┌─ Fragmento del documento

¿Tú crees en la Resurrección de Nuestro Señor de entre los muertos? Esta es una buena pregunta, por lo menos según san Pablo, porque si la respuesta es que “no,” entonces “nuestra fe es en vano.” (1 Cor 15: 14-19).
Pero a veces es difícil discernir exactamente lo que significa “resurrección.” ¿No podría ser el simple hecho de volver a Jesús a la vida para seguir como antes, sólo una vida limitada y ordinaria, así como los novelistas Kazantzakis y Dan Brown la han concebido?
He aquí una metáfora que sugiere una mejor respuesta.
Hay tierra espiritual, de la que brota todo lo que vive. En su muerte, Jesús se hundió profundamente en esta tierra. El se había tropezado, había caído y había perdido eso que consideramos irremplazable, eso que hay que proteger sobre todas las cosas:
la vida.
Pero piénsalo bien. ¿No es la vida sólo otra planta del jardín, con sus raíces en la marga—un tipo de tierra en la que apenas nos fijamos? ¿Sí? Pues, esa marga espiritual se llama “amor”:
un amor inmenso y callado
“Tomás, el incrédulo,” que aparece en el Evangelio para este domingo, estaba desolado porque creía que ese amor había muerto. Enfrentó su pena con la negación. “Si no veo en sus manos la señal de los clavos, si no meto el dedo en el agujero de los clavos y no meto la mano en su costado, no lo creo.”

└─
┌─ Datos mostrados

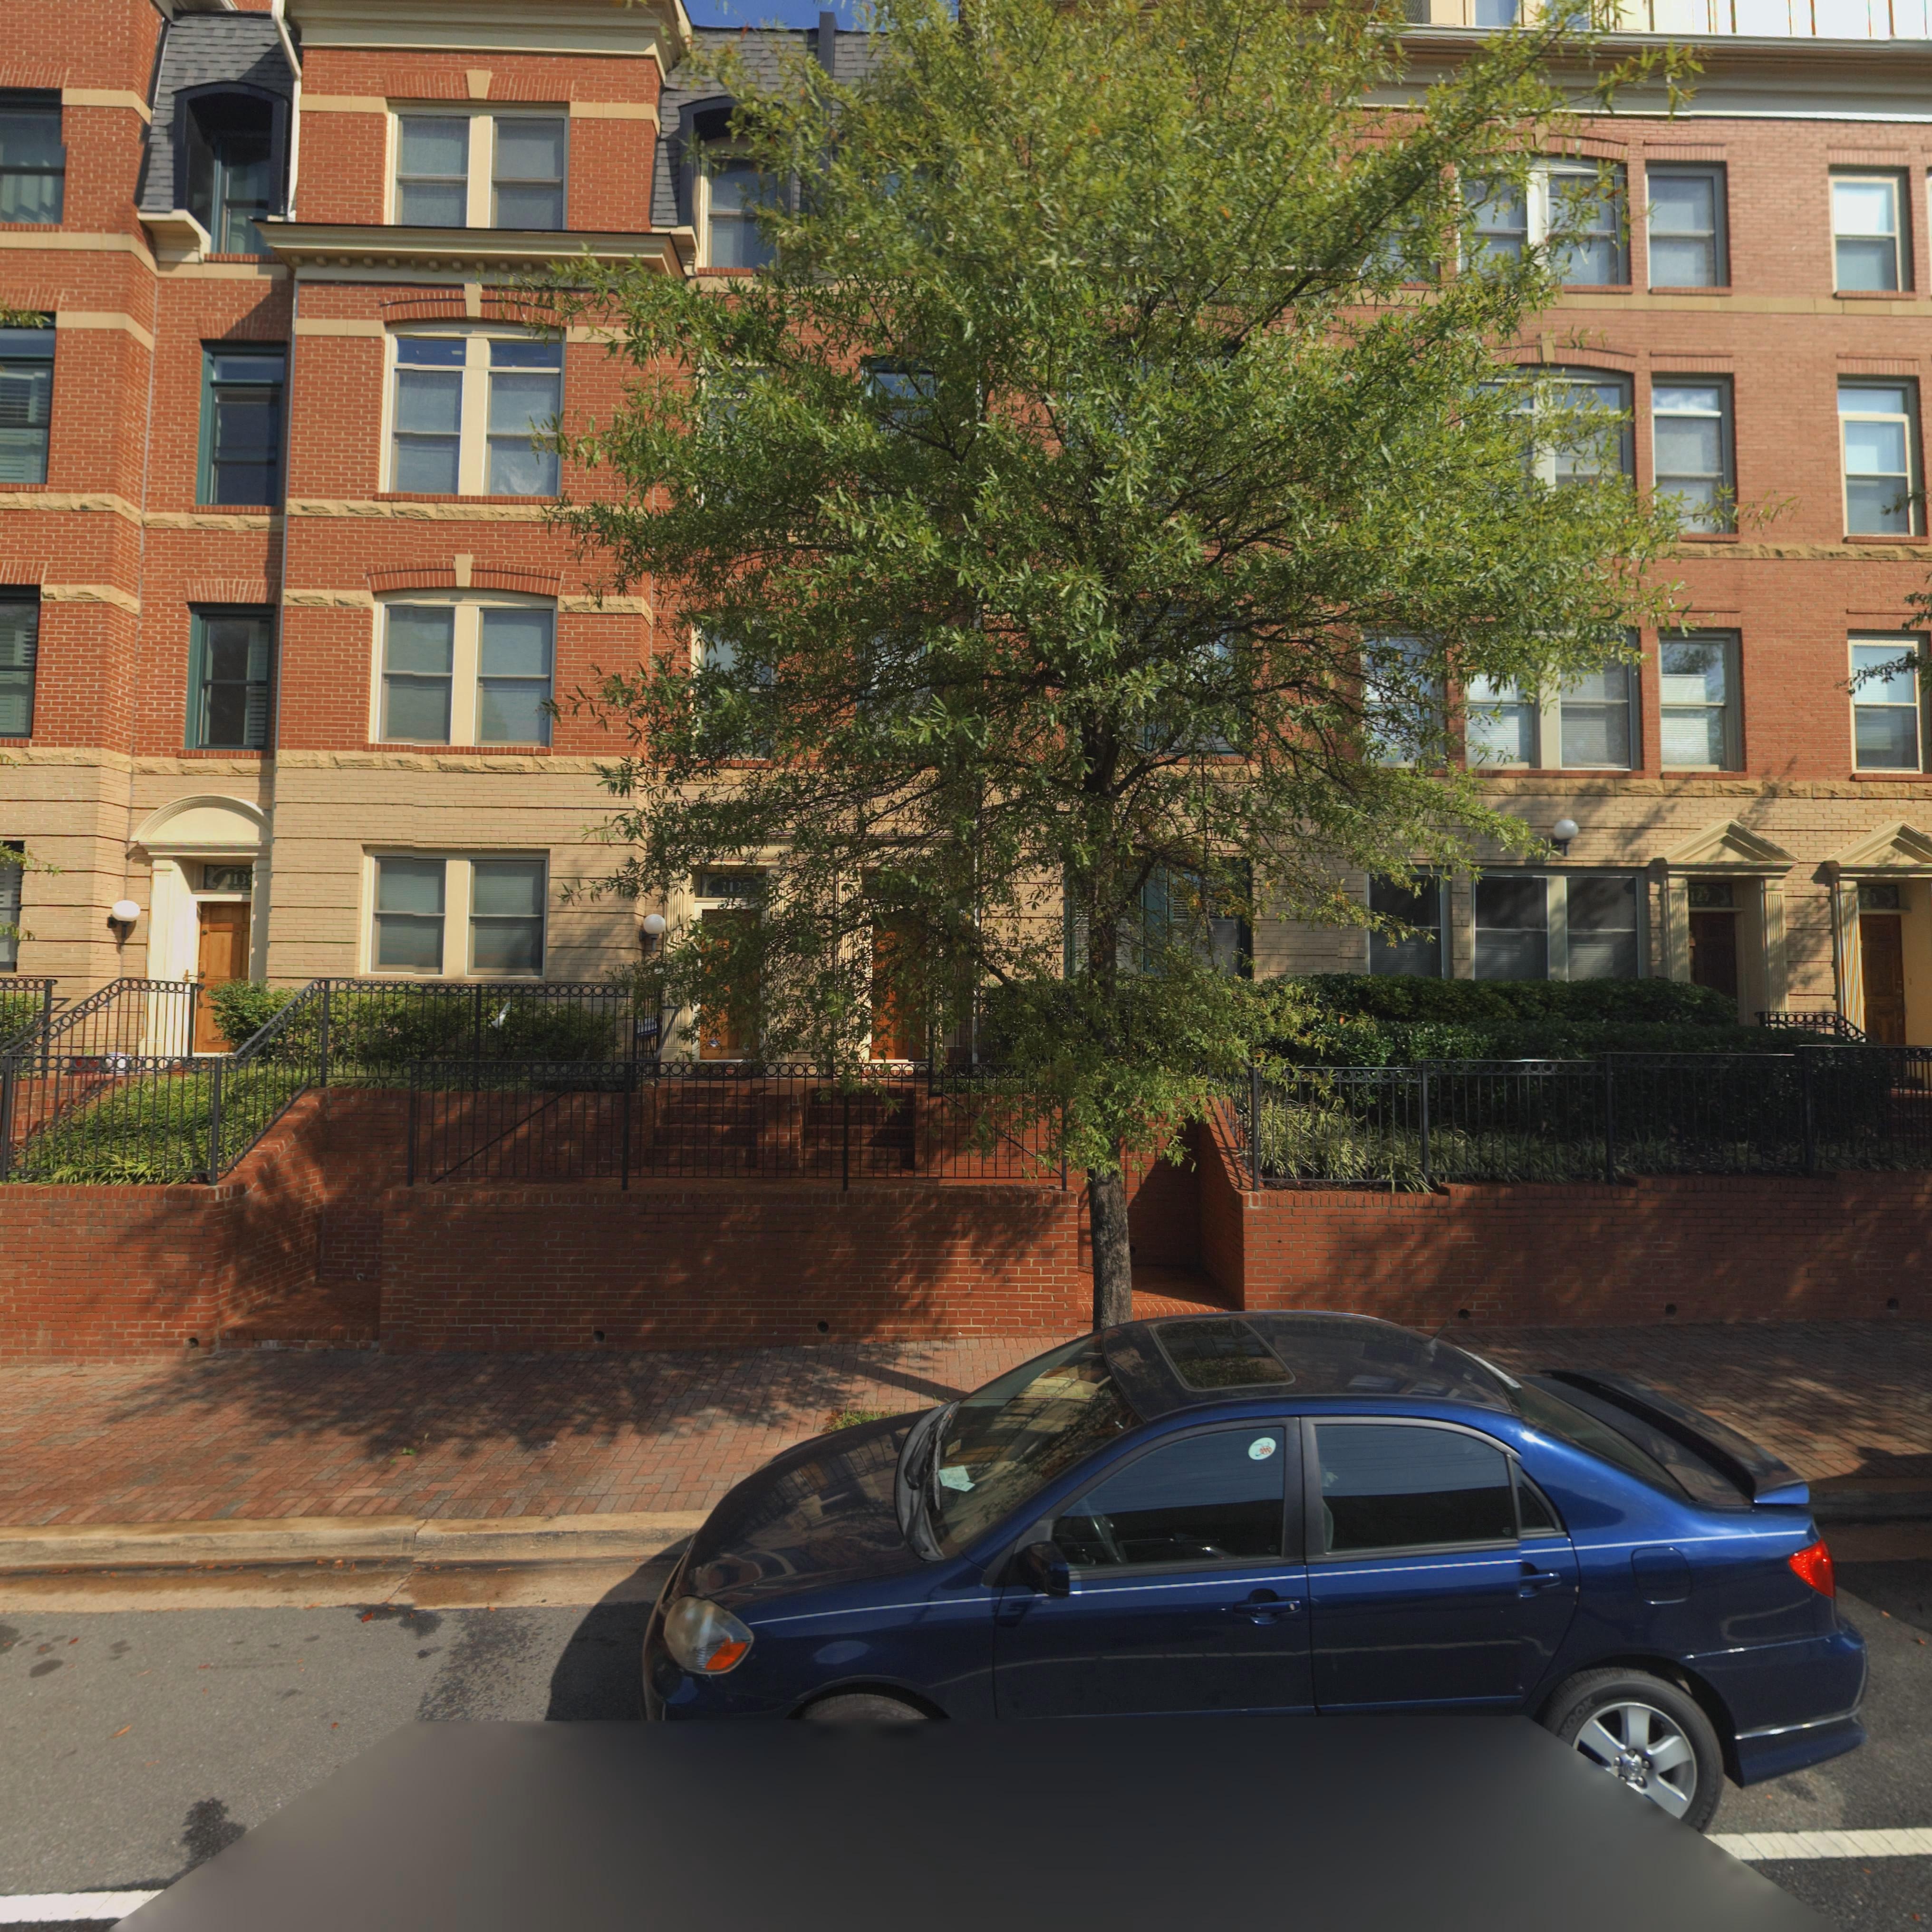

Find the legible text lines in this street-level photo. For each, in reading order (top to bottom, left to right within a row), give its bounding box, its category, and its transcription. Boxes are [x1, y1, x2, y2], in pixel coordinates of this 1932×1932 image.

[225, 873, 247, 885] StreetNumber: 113
[721, 881, 753, 893] StreetNumber: 1135
[1690, 891, 1714, 902] StreetNumber: 127
[1862, 893, 1878, 903] StreetNumber: 23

└─

* [Objetivo indicado]:
Por favor, indica qué nombre recibe la marga espiritual en el fragmento sobre la Resurrección. Las filas no tienen relación con el fragmento sobre la Resurrección.

* [Respuesta escrita]:
Se llama "amor".